José Barcelos de Souza

Vi na televisão uma matéria que propunha tornar a linguagem dos advogados e juízes mais acessível ao leigo. Dentre os exemplos de usos a evitar, estava o de dizer na petição ou sentença que o autor postulava isso assim assado.

terça-feira, 7 de junho de 2005

Atualizado em 6 de junho de 2005 09:30

Linguagem jurídica


José Barcelos de Souza*

Vi na televisão uma matéria que propunha tornar a linguagem dos advogados e juízes mais acessível ao leigo. Dentre os exemplos de usos a evitar, estava o de dizer na petição ou sentença que o autor postulava isso assim assado.

Não
vejo por que deixar de empregar o vocábulo, preciso no sentido de solicitar, rogar. Ou não usar a expressão "capacidade postulacional", ou seja, existência de habilitação profissional para requerer em juízo. Mesmo porque a expressão está na própria lei. Nem seria de cortar o uso de vocábulos como intempestivo (isto é, fora do prazo) e incompetente (não ser da competência), embora esta última possa até confundir o leigo. É conhecida a anedota de a parte dizer ao juiz que era modéstia dele considerar-se incompetente para julgar certo caso. O advogado não pode prescindir (estou falando difícil?) de termos técnicos.
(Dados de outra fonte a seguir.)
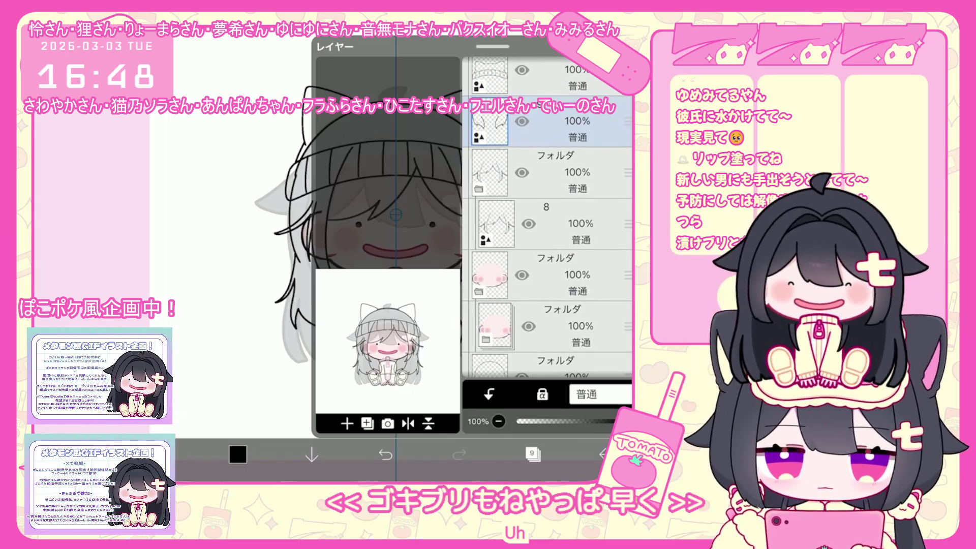
{"action": "scroll", "coordinate": [546, 219], "scroll_direction": "up", "scroll_amount": 3}
{"action": "left_click", "coordinate": [546, 275]}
O que não se deve aceitar é a linguagem empolada, o estilo rebuscado. Ou inventar certas expressões, como "caderno acusatório", para referir-se à denúncia do Ministério Público. Empregar palavreado ininteligível para o leigo ao falar com ele é demais. Foi o que fez uma funcionária ao dizer à parte que o processo poderia demorar. Isso porque, explicava, os autos ainda deviam subir ao TRF (Tribunal Regional Federal), com possibilidade de recurso especial para o STJ (Superior Tribunal de Justiça). Lembrei-me de um auxiliar de enfermagem que recomendou a outro "tomar a P.A.", isto é, medir a pressão arterial.

Conceitos difíceis, como termos técnicos, são, porém, inevitáveis. O que o leigo tem de entender claramente são as perguntas a que deva responder numa audiência ou no júri. Ou as exposições dirigidas a jurados.
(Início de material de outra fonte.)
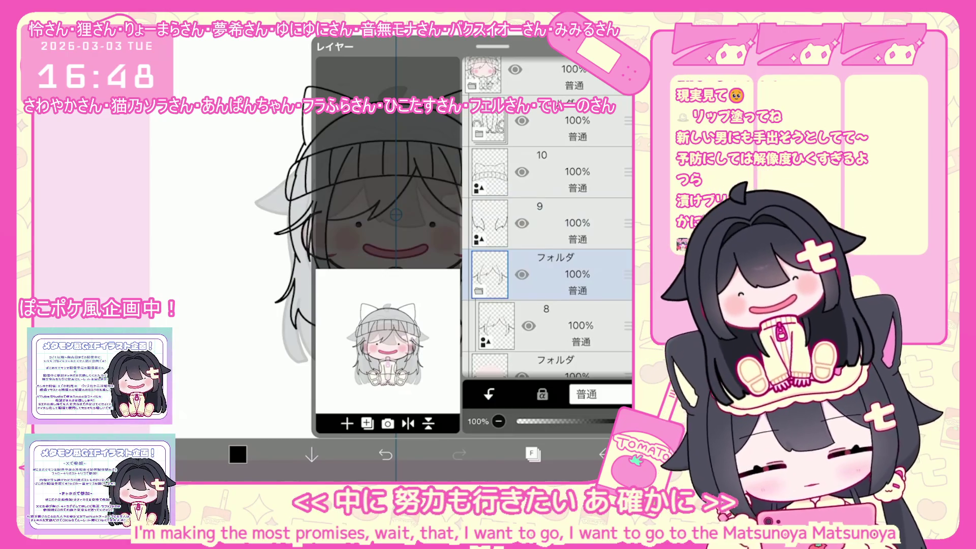
{"action": "left_click", "coordinate": [549, 216]}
Fato interessante relatou-me o Prof. Hermínio Marques Porto. Ao chegar à Faculdade de Direito do Largo de São Francisco para integrar, também como ele, uma banca examinadora de concurso para professor titular, já o encontrei, devidamente paramentado, na sala dos professores. Logo que também vesti a beca trazida por um funcionário já entramos em um bom bate-papo, enquanto aguardávamos os outros examinadores. A conversa descambou para acontecimentos do júri, quesitos mal redigidos, etc. Foi então que ele me contou sobre um jurado, que lhe pareceu emburrado num julgamento, se não me engano em Ribeirão Preto ou em Guarulhos. É que o juiz presidente, procurando recomendar aos jurados que evitassem qualquer atitude que pudesse levar um outro jurado a perceber qual seria a sua decisão, falou-lhes que não deviam "exalar seu convencimento", que não deixassem transparecer seu convencimento. Um jurado ficou um tanto carrancudo. Dias depois, encontrando-o na rua, explicou-lhe o jurado a razão de seu amuo (está caprichado?). Não gostara de o juiz tê-lo chamado de convencido.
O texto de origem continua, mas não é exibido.